2) When should you allow multiple worker processes in an application pool. When should you not?
This is best left alone, using the default settings. Unless you really know what you're doing this can actually negatively impact your website/application.
3) Can private memory limit be used to prevent one application pool from interfering with another? Will setting it too low cause valid requests to recycle the application pool without getting a valid response?
b) Yes setting it to lower can have negative effects. Again, unless you have specific needs, and know what you are doing, just leave these alone.
4) What is the difference between private and virtual memory limits?
That's very complicated, here's a quick post I found that might help: http://cybernetnews.com/cybernotes-windows-memory-usage-explained/
5) Are there compelling reasons NOT to run one application pool per site?
Again, only reason I can think of is if there is some sort of "shared resource" the multiple applications need, then you would want to run them in the same process.
For general purpose applications and websites, IIS is pretty well set up with it's default values.
In regards to your request for additional information on #2, you shouldn't do this unless you have a specific need to do so. Even with server actions that take a long time, requests are served up using multiple threads, and you would want to use "Async Requests" to handle long running tasks (which frees up a thread pool thread to handle other requests). Realistically, I can't think of any good reason to allow multiple processes for the a single pool.

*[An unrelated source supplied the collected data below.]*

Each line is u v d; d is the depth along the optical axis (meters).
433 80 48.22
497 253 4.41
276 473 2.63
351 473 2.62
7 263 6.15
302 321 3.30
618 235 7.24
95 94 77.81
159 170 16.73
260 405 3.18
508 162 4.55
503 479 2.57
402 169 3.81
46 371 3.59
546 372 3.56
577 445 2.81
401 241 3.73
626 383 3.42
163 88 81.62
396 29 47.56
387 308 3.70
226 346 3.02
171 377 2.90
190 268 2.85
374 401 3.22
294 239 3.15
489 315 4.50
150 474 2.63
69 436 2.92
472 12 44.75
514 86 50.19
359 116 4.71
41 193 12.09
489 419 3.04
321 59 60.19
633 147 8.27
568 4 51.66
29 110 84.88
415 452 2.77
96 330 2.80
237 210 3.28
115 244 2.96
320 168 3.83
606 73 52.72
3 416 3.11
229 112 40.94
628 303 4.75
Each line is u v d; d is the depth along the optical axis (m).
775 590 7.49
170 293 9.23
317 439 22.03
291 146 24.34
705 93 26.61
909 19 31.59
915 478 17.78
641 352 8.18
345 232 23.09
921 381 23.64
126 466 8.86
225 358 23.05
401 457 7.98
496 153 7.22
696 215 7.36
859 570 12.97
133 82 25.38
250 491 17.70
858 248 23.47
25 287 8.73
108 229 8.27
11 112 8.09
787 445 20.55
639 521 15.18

Once you're start talking multiple processes, then you potentially run into things like: losing session state because a session is alive in process 1, but the request is being handled by process 2. Or even worse, you have to figure out how to do some inter-process communication, which is a real pain.
No matter what you come with in regards to a reason for multiple processes, I would be willing to bet there is a better way to deal with it (rather than firing up another process).